Records supplied Start Marker
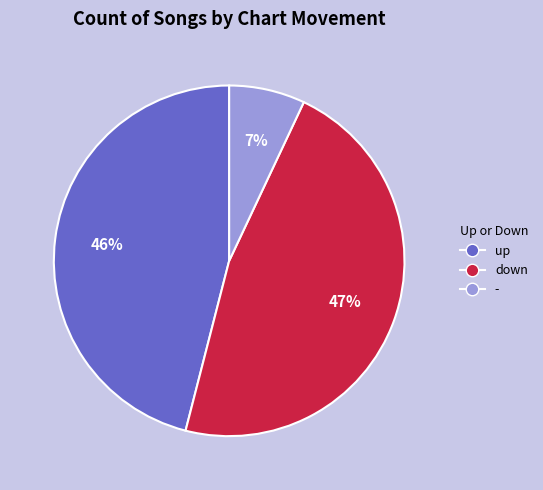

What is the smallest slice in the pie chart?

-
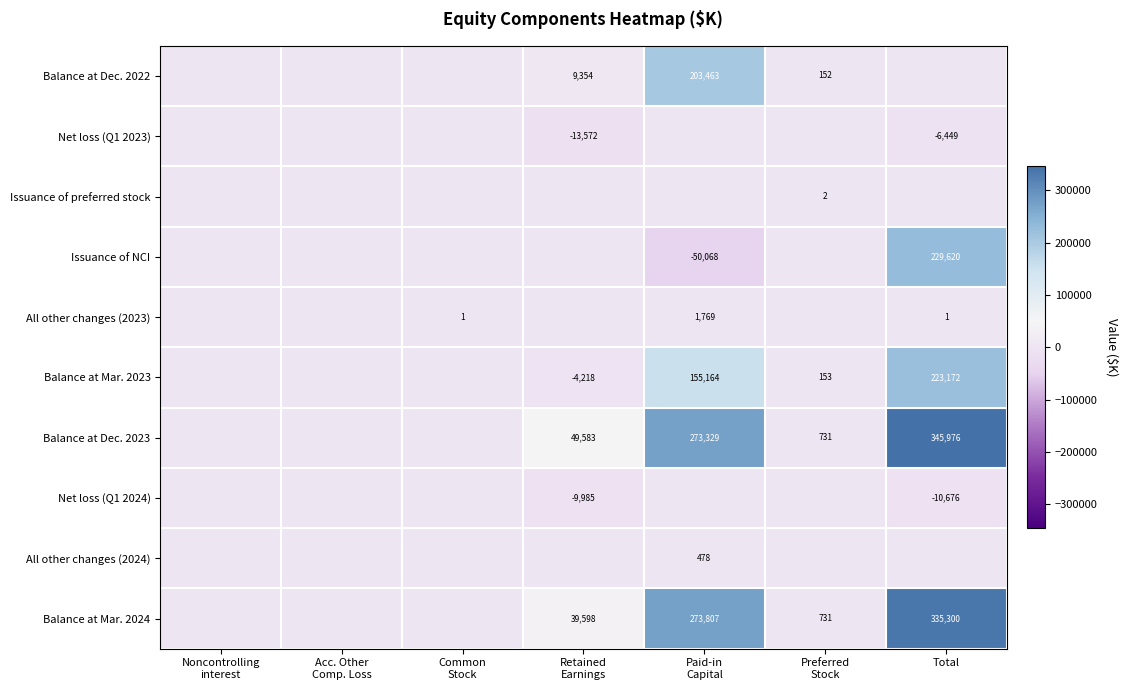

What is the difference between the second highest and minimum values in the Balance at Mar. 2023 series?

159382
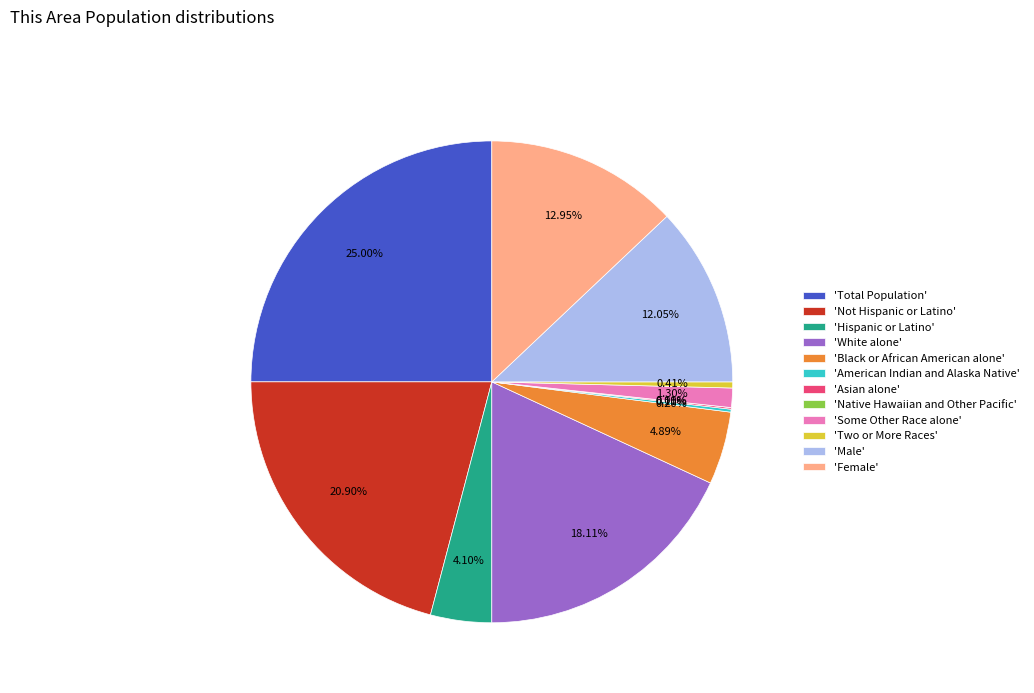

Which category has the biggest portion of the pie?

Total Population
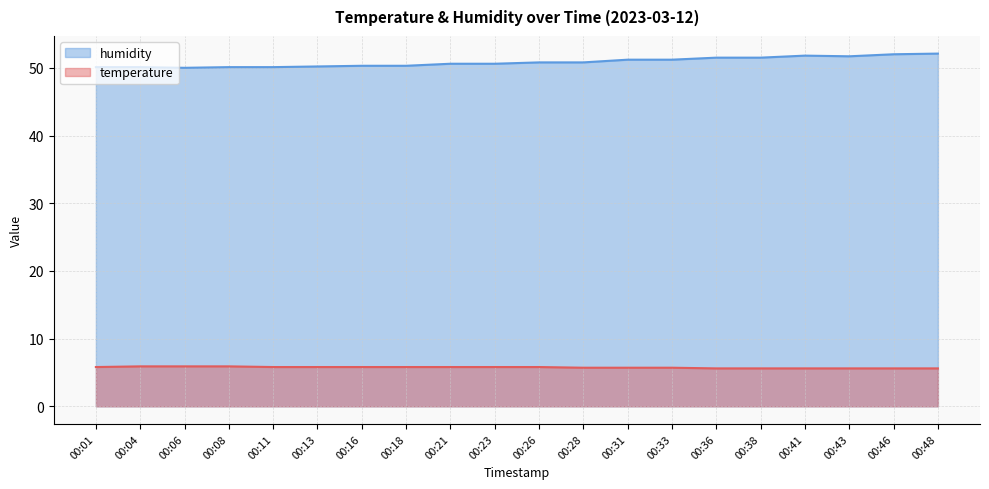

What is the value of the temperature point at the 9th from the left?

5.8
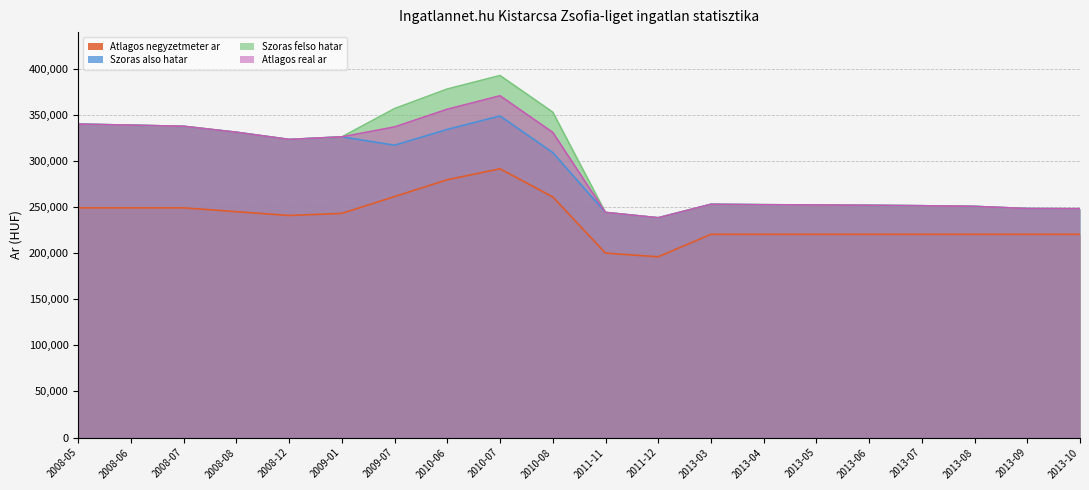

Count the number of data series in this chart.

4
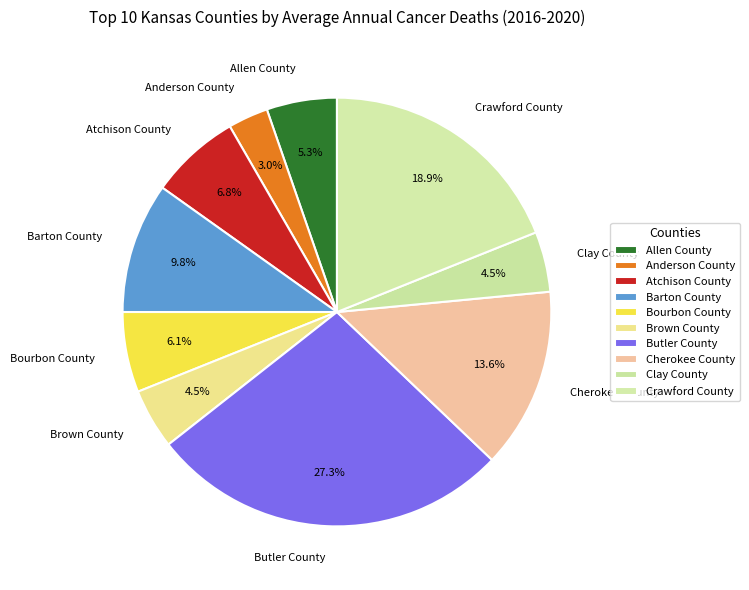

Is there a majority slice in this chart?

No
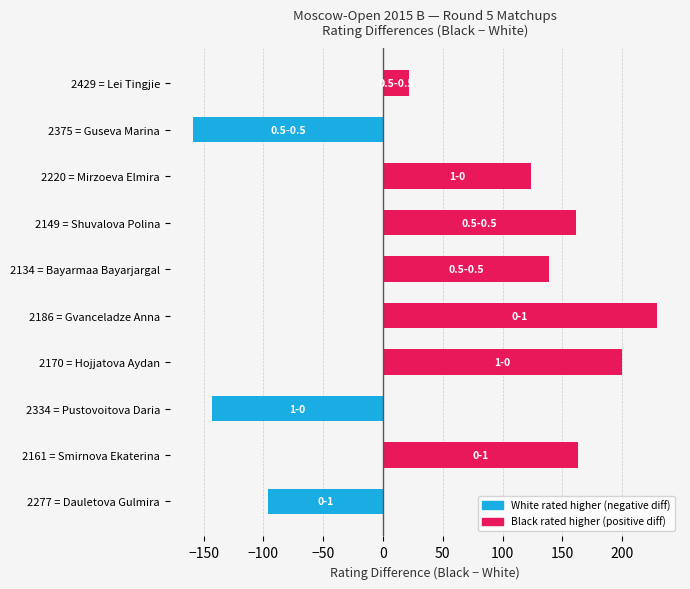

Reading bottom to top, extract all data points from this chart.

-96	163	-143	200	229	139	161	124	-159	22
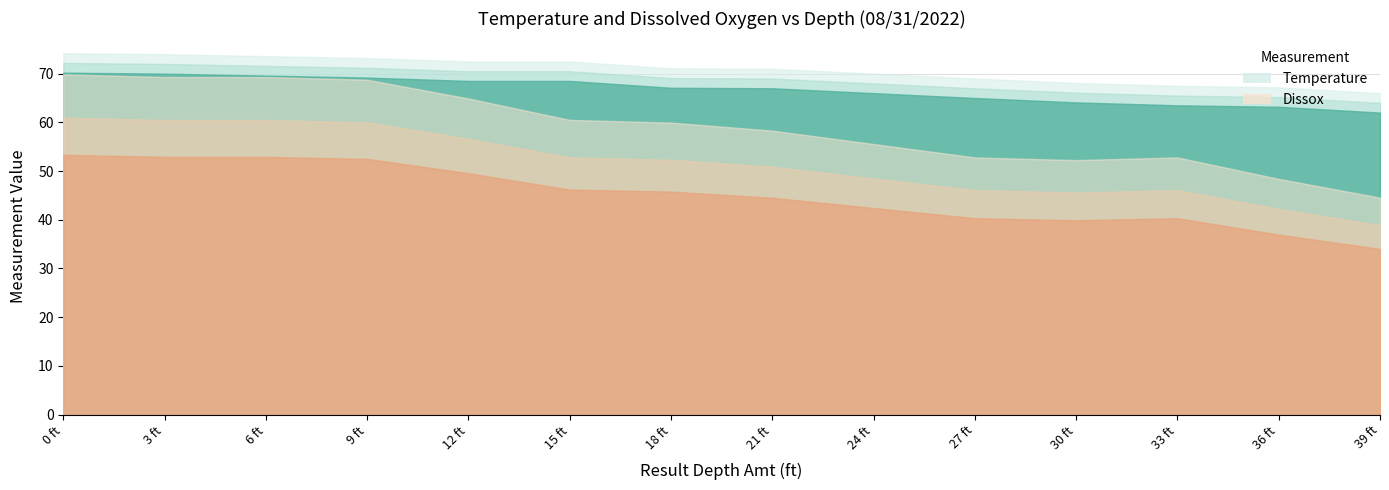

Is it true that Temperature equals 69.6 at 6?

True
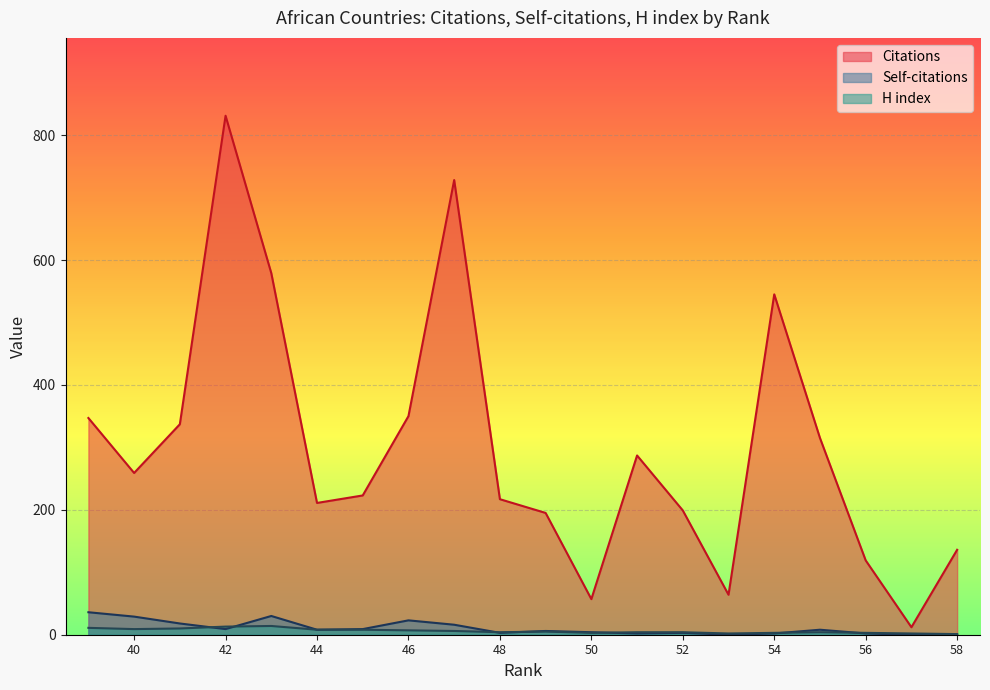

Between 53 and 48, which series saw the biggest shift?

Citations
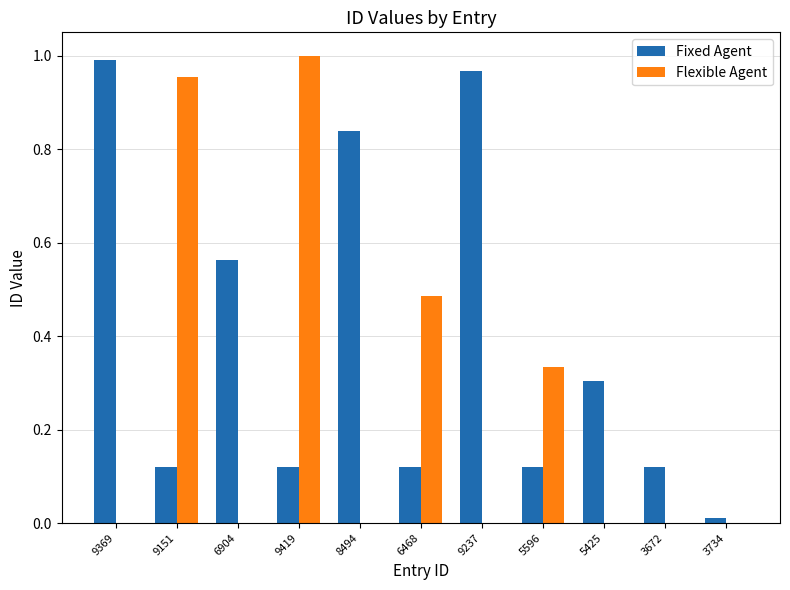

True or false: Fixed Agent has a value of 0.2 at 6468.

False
Records supplied End Marker
- [Work item]: Render the listing, from the line with "Total Population" up to and including its last line, as a Markdown table with the columns Row and Line, one numbered row per line. Skip blank lines and leave the pictures out.

- [Completed exercise]:
| Row | Line |
|---|---|
| 1 | Total Population |
| 2 | What is the value of the temperature point at the 9th from the left? |
| 3 | 5.8 |
| 4 | Count the number of data series in this chart. |
| 5 | 4 |
| 6 | Is there a majority slice in this chart? |
| 7 | No |
| 8 | Reading bottom to top, extract all data points from this chart. |
| 9 | -96	163	-143	200	229	139	161	124	-159	22 |
| 10 | Is it true that Temperature equals 69.6 at 6? |
| 11 | True |
| 12 | Between 53 and 48, which series saw the biggest shift? |
| 13 | Citations |
| 14 | True or false: Fixed Agent has a value of 0.2 at 6468. |
| 15 | False |